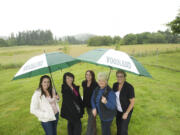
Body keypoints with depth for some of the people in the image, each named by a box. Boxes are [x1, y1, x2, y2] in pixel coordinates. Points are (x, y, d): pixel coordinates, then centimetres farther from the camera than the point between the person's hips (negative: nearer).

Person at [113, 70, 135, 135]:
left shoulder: (129, 87, -26)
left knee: (123, 129, 1)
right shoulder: (115, 85, -9)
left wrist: (126, 113, -17)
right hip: (118, 110, 5)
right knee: (118, 125, 21)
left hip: (126, 110, -5)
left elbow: (132, 102, -19)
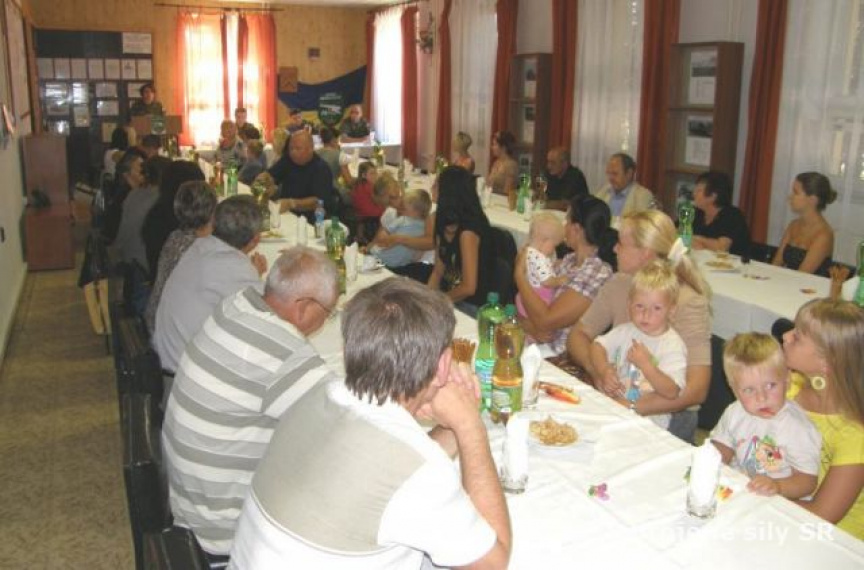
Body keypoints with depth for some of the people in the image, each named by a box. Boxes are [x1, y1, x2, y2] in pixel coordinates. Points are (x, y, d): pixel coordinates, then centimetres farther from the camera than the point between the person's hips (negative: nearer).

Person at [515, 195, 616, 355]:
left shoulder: (597, 273, -18)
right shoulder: (569, 260, 7)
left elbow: (545, 320, -21)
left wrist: (520, 274, -10)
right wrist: (531, 327, -14)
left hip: (559, 358, -7)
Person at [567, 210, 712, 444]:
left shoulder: (688, 303, -14)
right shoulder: (619, 284, 4)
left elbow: (696, 389, -21)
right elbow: (578, 335, 6)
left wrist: (631, 407, -26)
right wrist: (597, 370, -15)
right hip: (615, 402, 6)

-*-

Your objective
Can you update the lines above by changing every "Person at" to "Subject at", leaving everything else as is and leaving out the pictures?

Answer to the exercise
Body keypoints with depth for some of the people in the image, each named by a box. Boxes are [x1, y1, x2, y2] in pixel coordinates. Points are (x, y, d): pixel coordinates, then centimetres farther from the camera than the point between the person's hips (negative: nearer).

Subject at [113, 70, 135, 135]:
left shoulder: (129, 87, -26)
left knee: (123, 129, 1)
right shoulder: (115, 85, -9)
left wrist: (126, 113, -17)
right hip: (118, 110, 5)
right knee: (118, 125, 21)
left hip: (126, 110, -5)
left elbow: (132, 102, -19)
Body keypoints with depth for some of the people in the image, each named by a box. Boxes are [x1, y1, x2, y2] in pixel coordinates. Points are (x, y, d): pixel coordinates, then centimetres farther from the camera than the point between the person's hips (negative: nearer).

Subject at [515, 195, 616, 355]:
left shoulder: (597, 273, -18)
right shoulder: (569, 260, 7)
left elbow: (545, 320, -21)
left wrist: (520, 274, -10)
right wrist: (531, 327, -14)
left hip: (559, 358, -7)
Subject at [567, 210, 712, 444]:
left shoulder: (688, 303, -14)
right shoulder: (619, 284, 4)
left elbow: (696, 389, -21)
right elbow: (578, 335, 6)
left wrist: (631, 407, -26)
right wrist: (597, 370, -15)
right hip: (615, 402, 6)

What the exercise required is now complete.